(Items from a data source)
=== Section Start ===

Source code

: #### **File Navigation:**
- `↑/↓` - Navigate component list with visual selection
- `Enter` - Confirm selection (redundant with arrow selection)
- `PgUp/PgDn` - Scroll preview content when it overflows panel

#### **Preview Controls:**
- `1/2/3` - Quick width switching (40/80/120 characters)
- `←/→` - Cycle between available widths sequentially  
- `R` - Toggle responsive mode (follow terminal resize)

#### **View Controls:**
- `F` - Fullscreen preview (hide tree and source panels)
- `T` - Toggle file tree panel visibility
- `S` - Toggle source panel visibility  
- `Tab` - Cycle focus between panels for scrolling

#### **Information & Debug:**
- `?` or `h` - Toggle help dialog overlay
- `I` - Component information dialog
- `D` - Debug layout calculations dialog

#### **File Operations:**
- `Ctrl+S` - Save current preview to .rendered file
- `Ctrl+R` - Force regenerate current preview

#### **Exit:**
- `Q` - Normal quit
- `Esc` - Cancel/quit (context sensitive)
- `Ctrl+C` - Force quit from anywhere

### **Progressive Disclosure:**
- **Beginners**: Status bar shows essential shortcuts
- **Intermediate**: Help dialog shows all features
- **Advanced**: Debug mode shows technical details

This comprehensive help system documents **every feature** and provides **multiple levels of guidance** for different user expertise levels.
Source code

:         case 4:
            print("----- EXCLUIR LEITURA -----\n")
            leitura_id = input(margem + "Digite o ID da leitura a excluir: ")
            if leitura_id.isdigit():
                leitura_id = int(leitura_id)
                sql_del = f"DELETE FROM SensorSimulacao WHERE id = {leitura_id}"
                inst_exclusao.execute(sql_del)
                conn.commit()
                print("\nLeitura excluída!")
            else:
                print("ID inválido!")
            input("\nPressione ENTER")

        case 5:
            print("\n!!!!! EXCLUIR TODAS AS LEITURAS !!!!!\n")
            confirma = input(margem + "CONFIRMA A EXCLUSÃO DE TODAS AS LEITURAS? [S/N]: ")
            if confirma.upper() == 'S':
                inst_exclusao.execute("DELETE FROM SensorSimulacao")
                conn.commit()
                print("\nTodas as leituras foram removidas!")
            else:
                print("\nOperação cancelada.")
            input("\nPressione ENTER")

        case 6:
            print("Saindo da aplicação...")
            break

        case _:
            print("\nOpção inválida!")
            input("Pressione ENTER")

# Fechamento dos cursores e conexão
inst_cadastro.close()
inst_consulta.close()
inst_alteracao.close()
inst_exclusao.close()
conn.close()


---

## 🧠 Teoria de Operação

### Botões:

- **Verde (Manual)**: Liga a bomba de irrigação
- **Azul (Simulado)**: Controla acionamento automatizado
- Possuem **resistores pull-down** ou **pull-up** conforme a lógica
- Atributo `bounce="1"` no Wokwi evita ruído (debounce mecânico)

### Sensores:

=== Section End ===

Make an exact copy of every entry.

Source code

: #### **File Navigation:**
- `↑/↓` - Navigate component list with visual selection
- `Enter` - Confirm selection (redundant with arrow selection)
- `PgUp/PgDn` - Scroll preview content when it overflows panel

#### **Preview Controls:**
- `1/2/3` - Quick width switching (40/80/120 characters)
- `←/→` - Cycle between available widths sequentially  
- `R` - Toggle responsive mode (follow terminal resize)

#### **View Controls:**
- `F` - Fullscreen preview (hide tree and source panels)
- `T` - Toggle file tree panel visibility
- `S` - Toggle source panel visibility  
- `Tab` - Cycle focus between panels for scrolling

#### **Information & Debug:**
- `?` or `h` - Toggle help dialog overlay
- `I` - Component information dialog
- `D` - Debug layout calculations dialog

#### **File Operations:**
- `Ctrl+S` - Save current preview to .rendered file
- `Ctrl+R` - Force regenerate current preview

#### **Exit:**
- `Q` - Normal quit
- `Esc` - Cancel/quit (context sensitive)
- `Ctrl+C` - Force quit from anywhere

### **Progressive Disclosure:**
- **Beginners**: Status bar shows essential shortcuts
- **Intermediate**: Help dialog shows all features
- **Advanced**: Debug mode shows technical details

This comprehensive help system documents **every feature** and provides **multiple levels of guidance** for different user expertise levels.
Source code

:         case 4:
            print("----- EXCLUIR LEITURA -----\n")
            leitura_id = input(margem + "Digite o ID da leitura a excluir: ")
            if leitura_id.isdigit():
                leitura_id = int(leitura_id)
                sql_del = f"DELETE FROM SensorSimulacao WHERE id = {leitura_id}"
                inst_exclusao.execute(sql_del)
                conn.commit()
                print("\nLeitura excluída!")
            else:
                print("ID inválido!")
            input("\nPressione ENTER")

        case 5:
            print("\n!!!!! EXCLUIR TODAS AS LEITURAS !!!!!\n")
            confirma = input(margem + "CONFIRMA A EXCLUSÃO DE TODAS AS LEITURAS? [S/N]: ")
            if confirma.upper() == 'S':
                inst_exclusao.execute("DELETE FROM SensorSimulacao")
                conn.commit()
                print("\nTodas as leituras foram removidas!")
            else:
                print("\nOperação cancelada.")
            input("\nPressione ENTER")

        case 6:
            print("Saindo da aplicação...")
            break

        case _:
            print("\nOpção inválida!")
            input("Pressione ENTER")

# Fechamento dos cursores e conexão
inst_cadastro.close()
inst_consulta.close()
inst_alteracao.close()
inst_exclusao.close()
conn.close()


---

## 🧠 Teoria de Operação

### Botões:

- **Verde (Manual)**: Liga a bomba de irrigação
- **Azul (Simulado)**: Controla acionamento automatizado
- Possuem **resistores pull-down** ou **pull-up** conforme a lógica
- Atributo `bounce="1"` no Wokwi evita ruído (debounce mecânico)

### Sensores:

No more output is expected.